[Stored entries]
────

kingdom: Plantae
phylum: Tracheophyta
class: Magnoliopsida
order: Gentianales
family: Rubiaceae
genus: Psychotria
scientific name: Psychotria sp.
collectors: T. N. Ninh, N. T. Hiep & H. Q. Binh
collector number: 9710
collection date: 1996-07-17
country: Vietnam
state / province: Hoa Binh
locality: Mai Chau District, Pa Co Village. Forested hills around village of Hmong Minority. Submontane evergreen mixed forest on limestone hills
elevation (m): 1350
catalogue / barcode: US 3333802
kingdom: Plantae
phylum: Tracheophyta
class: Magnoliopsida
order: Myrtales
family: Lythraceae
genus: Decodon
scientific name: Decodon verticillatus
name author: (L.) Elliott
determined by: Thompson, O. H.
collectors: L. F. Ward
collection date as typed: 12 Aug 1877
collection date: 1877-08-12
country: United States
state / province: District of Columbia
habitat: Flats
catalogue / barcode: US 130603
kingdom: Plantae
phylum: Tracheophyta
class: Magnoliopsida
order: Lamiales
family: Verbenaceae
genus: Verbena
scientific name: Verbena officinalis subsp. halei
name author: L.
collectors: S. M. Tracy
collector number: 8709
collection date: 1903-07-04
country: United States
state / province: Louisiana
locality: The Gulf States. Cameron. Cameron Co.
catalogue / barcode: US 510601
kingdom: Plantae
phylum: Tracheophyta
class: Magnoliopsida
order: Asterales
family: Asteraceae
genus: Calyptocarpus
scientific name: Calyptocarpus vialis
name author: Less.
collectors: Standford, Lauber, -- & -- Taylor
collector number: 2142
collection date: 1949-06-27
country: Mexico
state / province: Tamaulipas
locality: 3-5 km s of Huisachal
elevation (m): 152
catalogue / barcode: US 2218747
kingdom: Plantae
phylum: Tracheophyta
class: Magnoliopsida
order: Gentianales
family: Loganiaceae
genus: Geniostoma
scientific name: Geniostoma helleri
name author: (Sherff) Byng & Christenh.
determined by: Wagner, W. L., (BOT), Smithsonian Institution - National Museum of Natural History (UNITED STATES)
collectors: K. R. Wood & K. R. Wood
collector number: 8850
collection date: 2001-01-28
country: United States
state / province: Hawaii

────

Please pull out every line of the records above that contains the word "number".

collector number: 9710
collector number: 8709
collector number: 2142
collector number: 8850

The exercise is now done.